Daily Reflection
June 3rd, 1999
by
Larry Gillick, S.J.
The Deglman Center for Ignatian Spirituality
 
Tobit 6:10-11; 7:1, 9-14; 8:4-9
Mark 12:28-34
 
We hear a wonderful wedding ceremony in today's first reading.  Tobiah asks for Sarah to be his wife.  It is granted by her father.  Sarah has had seven husbands who died on their wedding night.  Tobiah trusts God as the giver of life and receives Sarah as a gift.

We listen to their wedding-night prayer as they begin their life of love.  "Blessed are You o God of our fathers," he begins.  "Now Lord, You know that I take this wife of mine, not because of lust, but for a noble purpose.  Call down Your mercy upon me and on her and allow us to live together to a happy old age."

There is a saying that a family who prays together, stays together.  Tobiah and Sarah begin their togethering by including the love of God in their love for each other.

This theme is highlighted in today's gospel as well.  Jesus is asked which is the greatest of all the commandments.  He replies that the law of Moses is the greatest and that is to love God above all else.  Tobiah and Sarah lived that law from the very first night of their union.  They loved God above their natural human love for each other.  Jesus says that the second of all the laws is to love each other as you love your own life.  These laws sound so wonderful.  Married love sounds so wonderful as we celebrate weddings.  Love is shown in actions which speak louder than words.  Marital fidelity speaks of God's loving embrace of us all.  Love consists in mutually exchanging all that each possesses.  The Judeo-Christian community watches and is strengthened by the lived-surrendering of those who live what they have promised.  Loving God is experienced by receiving God's love and sharing that with our sisters and brothers, both in marriage and in the communities of our lives.

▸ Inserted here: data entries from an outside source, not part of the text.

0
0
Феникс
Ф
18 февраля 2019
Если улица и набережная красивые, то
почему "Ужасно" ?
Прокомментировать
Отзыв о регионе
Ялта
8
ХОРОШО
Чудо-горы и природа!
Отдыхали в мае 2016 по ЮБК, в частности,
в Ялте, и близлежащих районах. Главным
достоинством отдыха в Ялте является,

Weddings are so beautiful when they begin with the prayer of trust in the God Who has called them together.  Anniversaries are perhaps even more beautiful as the married couple recall the fidelity of God they have revealed in their living of their own commitment.  The daily Christian life is beautiful as well when we all live the greatest of all His commandments by allowing God to love us in such a way that we can love the same self God does.  When this spiritual interchange takes place the marriage of God with us God's people takes place and is experienced by our brothers and sisters with whom we share our living out of this great command to love in word and deed.  In the words of Tobiah, "This is a noble purpose."